_Aim of the task:_ Leave out the images and repeat every entry below exactly.

_Page images and extracted text:_
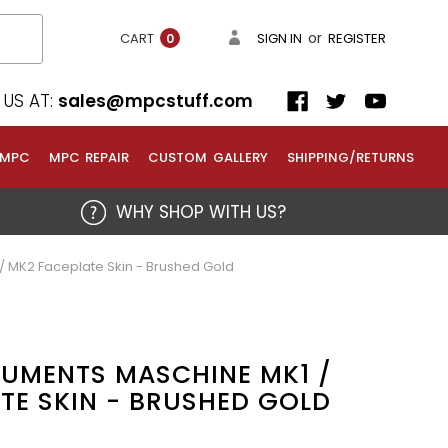
or
CART
SIGN IN
REGISTER
0
US AT:
sales@mpcstuff.com
 MPC
MPC REPAIR
CUSTOM GALLERY
SHIPPING/RETURNS
WHY SHOP WITH US?
/ MK2 Faceplate Skin - Brushed Gold
RUMENTS MASCHINE MK1 /
TE SKIN - BRUSHED GOLD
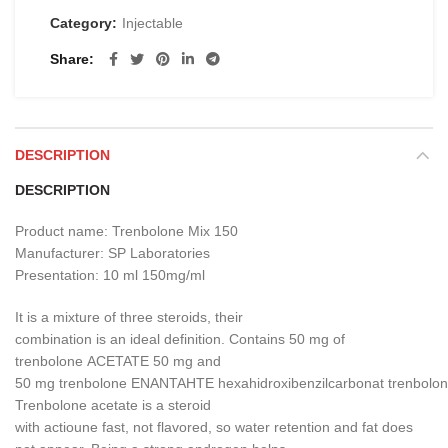
Category:
Injectable
Share
DESCRIPTION
DESCRIPTION
Product name:
Trenbolone
Mix
150
Manufacturer
:
SP
Laboratories
Presentation
:
10 ml
150mg/ml
It is
a mixture of three
steroids
,
their
combination
is
an
ideal
definition
.
Contains 50
mg
of
trenbolone
ACETATE
50
mg
and
50
mg
trenbolone
ENANTAHTE
hexahidroxibenzilcarbonat
trenbolo
Trenbolone
acetate is
a steroid
with
actioune
fast
,
not
flavored
,
so
water retention
and fat
does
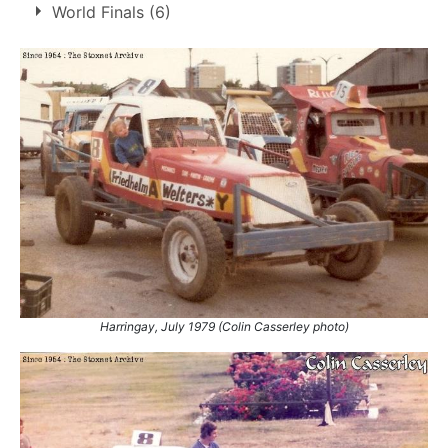
World Finals (6)
4.
31 May 1987
Northampton
Ht
1
1978
Belle Vue
DNF
2
1983
Coventry
DNF
3
1984
Belle Vue
DNF
4
1985
Bradford
8th
5
1986
Coventry
DNF
6
1987
Belle Vue
10th
Harringay, July 1979 (Colin Casserley photo)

_Answer for this exercise:_
or
CART
SIGN IN
REGISTER
0
US AT:
sales@mpcstuff.com
 MPC
MPC REPAIR
CUSTOM GALLERY
SHIPPING/RETURNS
WHY SHOP WITH US?
/ MK2 Faceplate Skin - Brushed Gold
RUMENTS MASCHINE MK1 /
TE SKIN - BRUSHED GOLD
Category:
Injectable
Share
DESCRIPTION
DESCRIPTION
Product name:
Trenbolone
Mix
150
Manufacturer
:
SP
Laboratories
Presentation
:
10 ml
150mg/ml
It is
a mixture of three
steroids
,
their
combination
is
an
ideal
definition
.
Contains 50
mg
of
trenbolone
ACETATE
50
mg
and
50
mg
trenbolone
ENANTAHTE
hexahidroxibenzilcarbonat
trenbolo
Trenbolone
acetate is
a steroid
with
actioune
fast
,
not
flavored
,
so
water retention
and fat
does
World Finals (6)
4.
31 May 1987
Northampton
Ht
1
1978
Belle Vue
DNF
2
1983
Coventry
DNF
3
1984
Belle Vue
DNF
4
1985
Bradford
8th
5
1986
Coventry
DNF
6
1987
Belle Vue
10th
Harringay, July 1979 (Colin Casserley photo)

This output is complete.